十月底,梅璉坐在碼頭不遠處的酒肆包間內,一邊品茗一邊繼續他的籌劃。靠着鄭佰,他們節省了一大半時間,直接改坐海船到了寧波。在那裏買下四艘海船后,胡亂湊了一堆東西順着強勁的北風在月中到了梅嶺港。
期間邢老大搭乘一條船,帶着鄭直的親筆信前往福州等南下的欽差鎮守福建地方太監廖鏜。而劉貨郎則搭乘另外一條船繼續南下廣東潮州府潮陽縣,聯絡駐紮在那裏的達官軍。

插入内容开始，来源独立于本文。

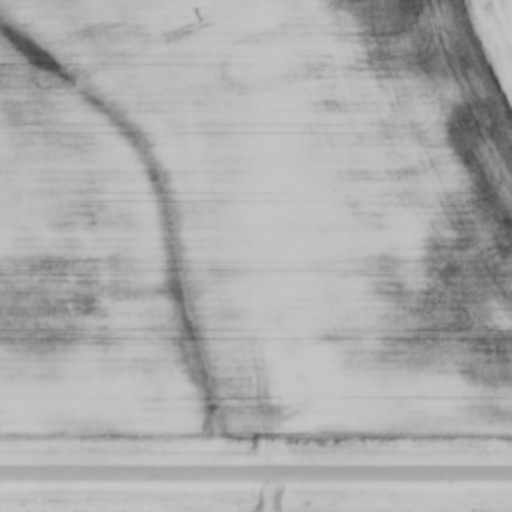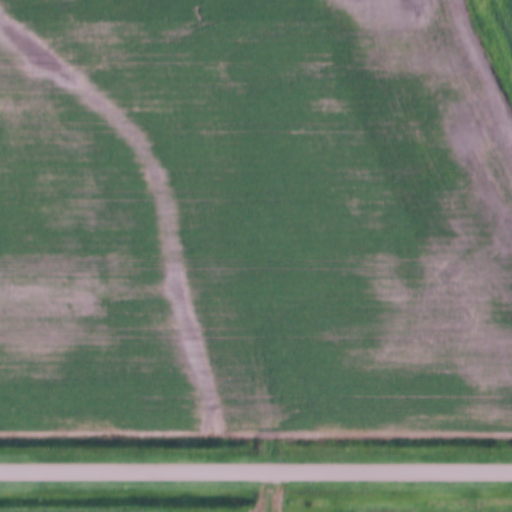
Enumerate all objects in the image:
crop: (256, 210)
road: (256, 498)
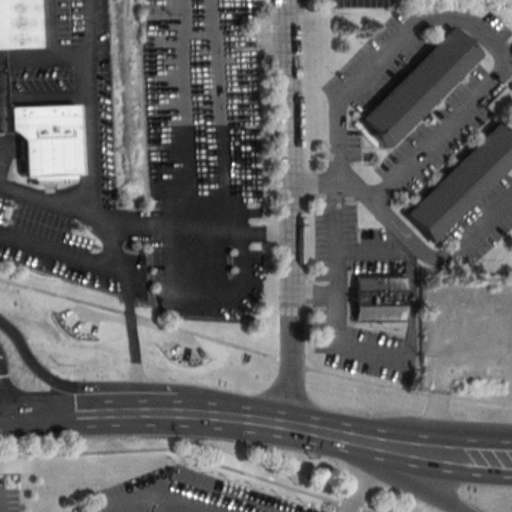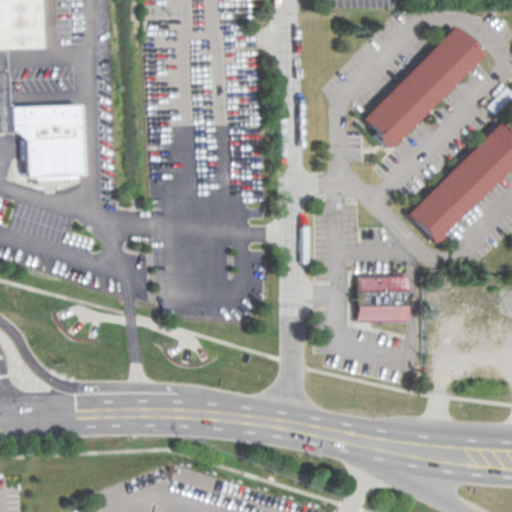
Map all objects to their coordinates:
parking lot: (354, 3)
road: (194, 8)
building: (18, 24)
road: (470, 26)
road: (260, 40)
road: (58, 54)
parking lot: (71, 82)
road: (351, 84)
building: (414, 86)
building: (415, 87)
parking lot: (415, 91)
building: (35, 106)
road: (88, 106)
road: (437, 130)
building: (38, 144)
road: (200, 150)
parking lot: (201, 157)
road: (337, 171)
building: (458, 181)
building: (459, 183)
road: (330, 190)
road: (376, 191)
road: (290, 211)
road: (378, 212)
parking lot: (483, 220)
road: (485, 221)
road: (196, 234)
parking lot: (66, 248)
road: (112, 248)
road: (60, 251)
road: (406, 271)
road: (205, 292)
parking lot: (353, 292)
road: (311, 294)
building: (375, 297)
building: (376, 298)
road: (332, 306)
road: (254, 351)
traffic signals: (96, 385)
road: (109, 385)
road: (95, 413)
road: (216, 413)
road: (268, 418)
road: (351, 435)
road: (460, 453)
road: (190, 455)
road: (382, 467)
road: (364, 477)
road: (186, 502)
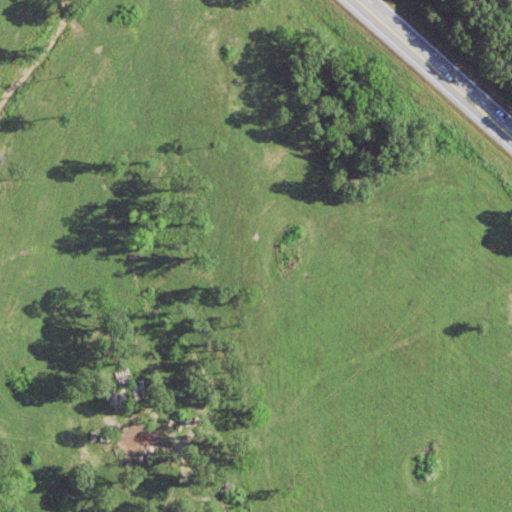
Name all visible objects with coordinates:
road: (438, 65)
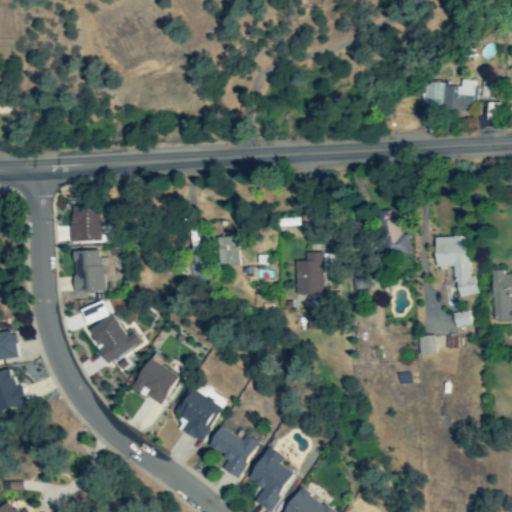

在這裏待着的一旬,讓梅璉大開眼界,遠超想像。漳州和潮州一帶的物產,如絲綢、布匹、瓷器、金銀、茶葉、砂糖、紙張和果品等,都是從梅嶺港出口輸往外洋,並從外洋輸入香料、珠寶、藥材、香米、綠豆、金、錫和礬土等。這已經不是日進斗金,而是萬金了。可同樣的,奪下港口的困難也遠比他預料的要大。首先就是語言不通,其次當地人欺生,最後這裏的勢力犬牙交錯牽一髮而動全身。
正想着,房門敲響幾下,鄭佰走了進來,待落座之後,低聲道“俺們的貨快清空了,最多還有三日,否則就太顯眼了。”
“那就離港。”梅璉看向窗外的幢幢帆牆“下次再來就好。”
鄭佰大失所望,畢竟他是準備跟着發財的,如今弄得虎頭蛇尾。
“佰哥。”梅璉笑道“莫心急,俺們人不湊手,若是做的錯了,反而打草驚蛇。”
鄭佰怏怏不快,卻也只能答應。
正在這時,房門被人撞開,守着門的家丁栽倒在地,幾個個頭矮小,皮膚黝黑的漢子走了進來。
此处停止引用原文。